As expected, the exact results varied by country and technology. The price of wind first came down, so most countries saw this technology take off about a decade earlier than solar. But solar has become cheaper faster, easier to manufacture on a large scale, and requires less infrastructure to install. Its growth therefore accelerated more quickly.
Local conditions also mattered. Several countries, mainly in Northern Europe, have seen wind take off but have not experienced similar growth in solar. Others have only seen solar experience a period of rapid growth.
According to the most recent data (2018), there were 11 countries where growth was accelerating, and another 21 experienced three consecutive years of reduced growth, indicating that they had completed the S-curve. started the acceleration phase later do not appear to achieve faster growth rates, suggesting that maturing technology and the experience gained by early adopters do not make it easier for countries adopting later technology. wind and solar.
The researchers’ analysis estimated that the median growth rate after the acceleration period was around 0.8 percent of the country’s electricity supply for wind and 0.6 percent for solar. The highest growth rate was 1.8 percent of electricity supply per year, and the largest countries rarely saw rates exceeding 1 percent.
In a few cases, growth plateaued and restarted, but there were only three examples of this.
Is it fast enough?
The answer is a fairly clear “no”. If we work backwards from climate stabilization scenarios, we would need the wind to roughly double its current rate, from 0.6% to 1.2%. In the experience of several large countries, this would amount to reaching and staying at their maximum growth rate.

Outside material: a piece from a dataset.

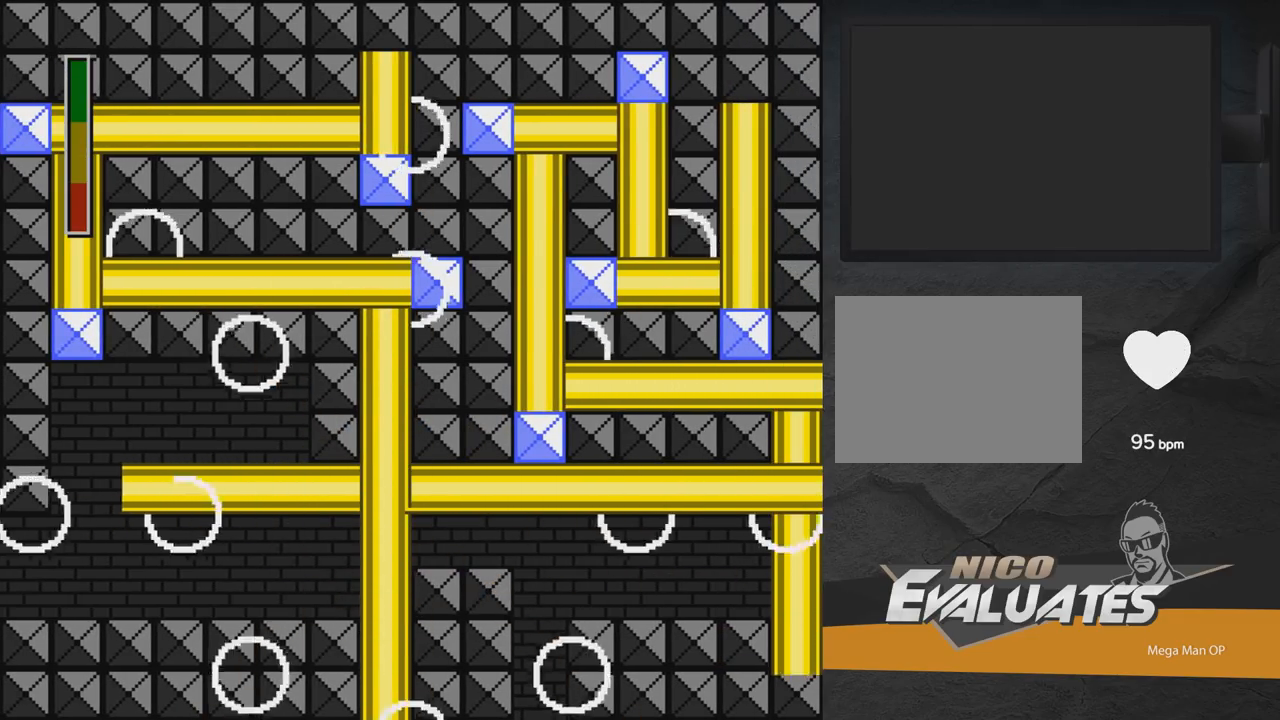
{"buttons": [], "right_stick": "center", "events": [[50, "A", "down"], [67, "X", "down"], [133, "X", "up"], [150, "A", "up"], [267, "A", "down"], [367, "A", "up"], [483, "DPAD_RIGHT", "up"]]}
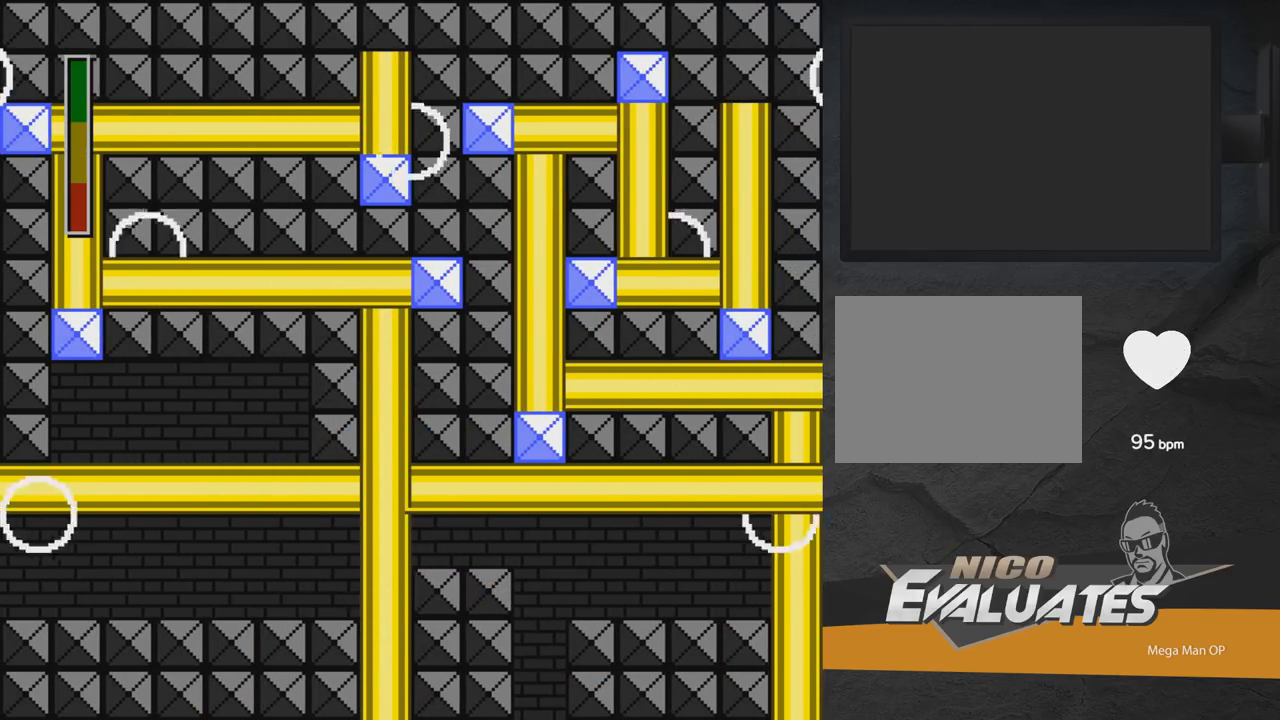
{"buttons": [], "right_stick": "center", "events": []}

Solar is expected to see its current global tariff triple, with capacity additions equivalent to 1% of electricity supply each year. And both of these examples are based on the numbers to limit climate change to 2 ° C, when countries agreed that 1.5 ° C is a preferable target.
As the authors of the article say, current scenarios that meet our climate goals require decades of renewables growing at rates above those seen during peak growth periods in most countries.
That’s not to say that it’s impossible to increase growth rates to get things on the right track. Many countries have experienced renewable energy growth despite uncertain or effectively absent policies. But if countries are not improving their political situation, they must either start looking for alternatives (like efficiency and carbon capture) or recognize that they do not really intend to change. ” meet their commitments.
Nature Energy, 2021. DOI: 10.1038 / s41560-021-00863-0 (About DOIs).